Ника заглянула сюда на обратном пути из школы. Ей с трудом далось это решение – прийти в Академию художеств, чтобы поискать его здесь, среди студентов. С исчезновением Юра Ника почувствовала себя обманутой в том, во что она так искренне поверила – что встретила наконец человека, который мог ее понять и так хорошо слышать даже еще не высказанные ею слова. Как он хорошо говорил, что для жизни важно, где у человека находится центр тяжести, который помогает сохранить внутреннюю вертикаль. Так где же был его собственный центр тяжести? Ведь он исчез вместе с ним, а она осталась, как корабль, севший на мель…
Может быть, Ника и не решилась бы взять из дома две пачки сигарет «Кэмел» и прийти сюда, если бы не рассказ Анны о странной встрече: она шла по Флорианской улице и неожиданно увидела, как Юр соскочил с подножки трамвая, он был в своей военной куртке, одна рука его была на перевязи. Увидев ее, он даже не поклонился, а резко развернулся на пятке и скрылся за трамваем…
Ника долго боролась с собой прежде, чем решилась сюда заглянуть. Она дождалась перерыва и тогда увидела его: Юр вышел из-за мольбертов, находившихся в углу помещения. Увидев ее, от неожиданности он остановился как вкопанный. Ника отвернулась и вышла в коридор. Там он догнал ее, взял под руку и вывел в сад за зданием. Ника молчала. Она смотрела себе под ноги, шурша ботинками по первой осенней листве.
– Что ты тут делаешь? – Голос Юра звучал как-то тускло.
– Пришла наниматься в натурщицы, – сказала она с иронической гримаской. – Ведь эта старуха может и могильщика во сне напугать.

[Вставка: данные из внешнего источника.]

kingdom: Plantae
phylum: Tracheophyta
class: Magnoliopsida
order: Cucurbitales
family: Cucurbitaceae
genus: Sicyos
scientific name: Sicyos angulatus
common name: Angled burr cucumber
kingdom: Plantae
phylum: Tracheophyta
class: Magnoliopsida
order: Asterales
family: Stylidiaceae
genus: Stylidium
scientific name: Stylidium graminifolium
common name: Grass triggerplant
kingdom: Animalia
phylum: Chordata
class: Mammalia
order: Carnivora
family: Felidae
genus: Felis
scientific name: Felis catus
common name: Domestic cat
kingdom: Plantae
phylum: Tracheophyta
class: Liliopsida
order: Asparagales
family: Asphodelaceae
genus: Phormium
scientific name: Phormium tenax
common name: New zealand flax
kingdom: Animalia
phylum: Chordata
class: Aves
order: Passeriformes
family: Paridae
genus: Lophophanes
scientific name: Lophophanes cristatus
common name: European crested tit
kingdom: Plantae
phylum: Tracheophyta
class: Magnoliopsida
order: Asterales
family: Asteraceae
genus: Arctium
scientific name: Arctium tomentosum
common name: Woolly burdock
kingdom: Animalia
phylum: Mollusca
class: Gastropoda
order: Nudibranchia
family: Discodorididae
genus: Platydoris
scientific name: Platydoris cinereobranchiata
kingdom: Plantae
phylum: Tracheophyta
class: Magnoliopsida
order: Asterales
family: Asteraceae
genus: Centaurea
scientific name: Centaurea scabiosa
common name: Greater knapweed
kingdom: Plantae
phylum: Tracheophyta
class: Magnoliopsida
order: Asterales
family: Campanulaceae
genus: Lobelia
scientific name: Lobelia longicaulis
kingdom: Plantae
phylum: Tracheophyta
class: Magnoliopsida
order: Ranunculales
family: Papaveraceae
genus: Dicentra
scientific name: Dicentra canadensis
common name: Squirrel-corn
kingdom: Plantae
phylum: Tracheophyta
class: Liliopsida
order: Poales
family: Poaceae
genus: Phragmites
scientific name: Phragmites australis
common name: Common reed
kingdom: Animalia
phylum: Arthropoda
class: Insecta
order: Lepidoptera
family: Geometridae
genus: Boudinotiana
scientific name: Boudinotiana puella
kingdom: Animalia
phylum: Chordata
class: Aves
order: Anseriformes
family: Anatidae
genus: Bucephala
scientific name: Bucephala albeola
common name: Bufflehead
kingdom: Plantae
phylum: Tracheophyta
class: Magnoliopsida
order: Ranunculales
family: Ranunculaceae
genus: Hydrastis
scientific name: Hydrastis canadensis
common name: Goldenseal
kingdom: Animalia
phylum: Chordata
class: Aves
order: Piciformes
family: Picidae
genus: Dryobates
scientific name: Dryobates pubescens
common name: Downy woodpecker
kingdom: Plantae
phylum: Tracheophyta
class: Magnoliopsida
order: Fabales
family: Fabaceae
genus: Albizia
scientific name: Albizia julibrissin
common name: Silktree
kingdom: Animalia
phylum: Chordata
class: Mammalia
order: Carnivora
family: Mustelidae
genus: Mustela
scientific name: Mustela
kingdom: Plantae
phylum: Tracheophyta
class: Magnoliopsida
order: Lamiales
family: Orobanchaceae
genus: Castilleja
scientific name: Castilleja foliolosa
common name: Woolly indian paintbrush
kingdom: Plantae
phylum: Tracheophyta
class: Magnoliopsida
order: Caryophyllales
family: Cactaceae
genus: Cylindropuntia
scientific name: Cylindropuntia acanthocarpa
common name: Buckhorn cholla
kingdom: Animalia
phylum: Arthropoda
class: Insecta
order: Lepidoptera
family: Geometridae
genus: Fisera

– Ты совсем не изменилась. – Юр смотрел на нее как на неожиданно отыскавшуюся потерю. – Я думал о тебе.
– Почему ты не появлялся? – Ника напирала со злостью, ибо его слова она восприняла как обычное вранье. – Что с тобой произошло?
– Кисмет, то есть судьба. – Юр поднял вверх забинтованную кисть. – Я играл в кости. А когда играешь в кости, надо быть очень внимательным, чтобы эти кости не оказались твоими.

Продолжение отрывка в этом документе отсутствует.